Tom Katene
- Full name: Thomas Katene
- Date of birth: 14 August 1929
- Place of birth: Okaiawa, New Zealand
- Date of death: 6 June 1992 (aged 62)
- Place of death: Auckland, New Zealand
- Height: 1.75 m (5 ft 9 in)
- Weight: 89 kg (196 lb)

Rugby union career
- Position(s): Wing

International career
- Years: Team / Apps / (Points)
- 1955: New Zealand / 1 / (0)

= Tom Katene =

New Zealand rugby union player

Thomas Katene (14 August 1929 – 6 June 1992) was a New Zealand rugby union international.

Born in Okaiawa, Taranaki, Katene was educated at Matapu School.

Katene was a strongly built wing three-quarter and played his early representative rugby for King Country. He joined Petone in 1955 and formed a successful wing partnership in the Wellington team with Ron Jarden.
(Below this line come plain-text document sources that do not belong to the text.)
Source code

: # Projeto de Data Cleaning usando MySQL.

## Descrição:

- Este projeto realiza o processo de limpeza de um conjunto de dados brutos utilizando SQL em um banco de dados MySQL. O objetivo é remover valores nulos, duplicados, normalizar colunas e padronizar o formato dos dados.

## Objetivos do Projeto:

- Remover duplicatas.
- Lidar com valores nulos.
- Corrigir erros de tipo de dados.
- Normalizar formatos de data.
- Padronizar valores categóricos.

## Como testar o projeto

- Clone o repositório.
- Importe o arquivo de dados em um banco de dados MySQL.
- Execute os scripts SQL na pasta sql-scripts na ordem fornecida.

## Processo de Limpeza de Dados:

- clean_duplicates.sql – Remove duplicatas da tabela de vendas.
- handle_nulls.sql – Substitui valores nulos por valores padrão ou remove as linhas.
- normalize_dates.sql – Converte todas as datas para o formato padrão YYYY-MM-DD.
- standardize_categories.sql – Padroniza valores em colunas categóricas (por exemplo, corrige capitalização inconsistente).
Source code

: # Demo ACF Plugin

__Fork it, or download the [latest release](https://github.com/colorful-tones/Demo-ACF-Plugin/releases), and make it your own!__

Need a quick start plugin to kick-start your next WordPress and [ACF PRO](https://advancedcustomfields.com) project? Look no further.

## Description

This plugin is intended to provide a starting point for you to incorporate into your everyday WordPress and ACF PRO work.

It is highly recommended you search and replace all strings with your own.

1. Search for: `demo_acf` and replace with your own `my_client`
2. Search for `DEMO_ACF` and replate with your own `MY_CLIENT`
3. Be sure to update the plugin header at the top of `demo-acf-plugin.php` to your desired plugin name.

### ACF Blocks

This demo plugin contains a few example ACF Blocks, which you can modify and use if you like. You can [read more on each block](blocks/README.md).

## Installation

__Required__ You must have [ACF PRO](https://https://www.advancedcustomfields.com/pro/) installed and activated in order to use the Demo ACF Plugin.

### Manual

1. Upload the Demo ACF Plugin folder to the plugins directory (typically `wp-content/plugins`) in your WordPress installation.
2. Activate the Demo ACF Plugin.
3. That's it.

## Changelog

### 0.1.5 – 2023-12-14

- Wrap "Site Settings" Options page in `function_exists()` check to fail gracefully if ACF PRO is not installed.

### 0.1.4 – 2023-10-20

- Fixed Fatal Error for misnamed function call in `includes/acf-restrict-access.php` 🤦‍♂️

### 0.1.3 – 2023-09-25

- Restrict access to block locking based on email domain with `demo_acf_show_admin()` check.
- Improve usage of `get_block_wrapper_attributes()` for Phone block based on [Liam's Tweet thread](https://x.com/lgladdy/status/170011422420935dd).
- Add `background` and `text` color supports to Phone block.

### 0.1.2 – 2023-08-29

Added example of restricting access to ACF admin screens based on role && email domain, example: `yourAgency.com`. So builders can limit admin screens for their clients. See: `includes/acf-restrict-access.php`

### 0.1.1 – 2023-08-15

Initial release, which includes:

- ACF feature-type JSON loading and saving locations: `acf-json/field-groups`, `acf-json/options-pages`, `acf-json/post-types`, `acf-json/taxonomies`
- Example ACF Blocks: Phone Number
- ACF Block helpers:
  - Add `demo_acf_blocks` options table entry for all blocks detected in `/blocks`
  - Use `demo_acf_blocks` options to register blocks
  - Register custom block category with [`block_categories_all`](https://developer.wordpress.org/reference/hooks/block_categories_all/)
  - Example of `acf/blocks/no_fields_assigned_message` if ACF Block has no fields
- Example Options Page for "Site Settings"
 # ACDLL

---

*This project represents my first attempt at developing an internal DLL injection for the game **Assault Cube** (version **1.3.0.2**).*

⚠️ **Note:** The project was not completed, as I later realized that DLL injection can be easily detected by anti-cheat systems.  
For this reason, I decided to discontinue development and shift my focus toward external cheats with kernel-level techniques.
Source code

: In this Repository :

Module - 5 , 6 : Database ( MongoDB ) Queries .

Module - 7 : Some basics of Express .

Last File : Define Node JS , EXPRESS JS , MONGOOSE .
Capped once for the All Blacks, Katene played the 2nd Test of the 1955 Bledisloe Cup series against the Wallabies at Carisbrook. He also played representative rugby for New Zealand Māori and North Island during his career.

In 1989, Katene was found guilty on 25 false pretence charges and received an 18-month jail sentence.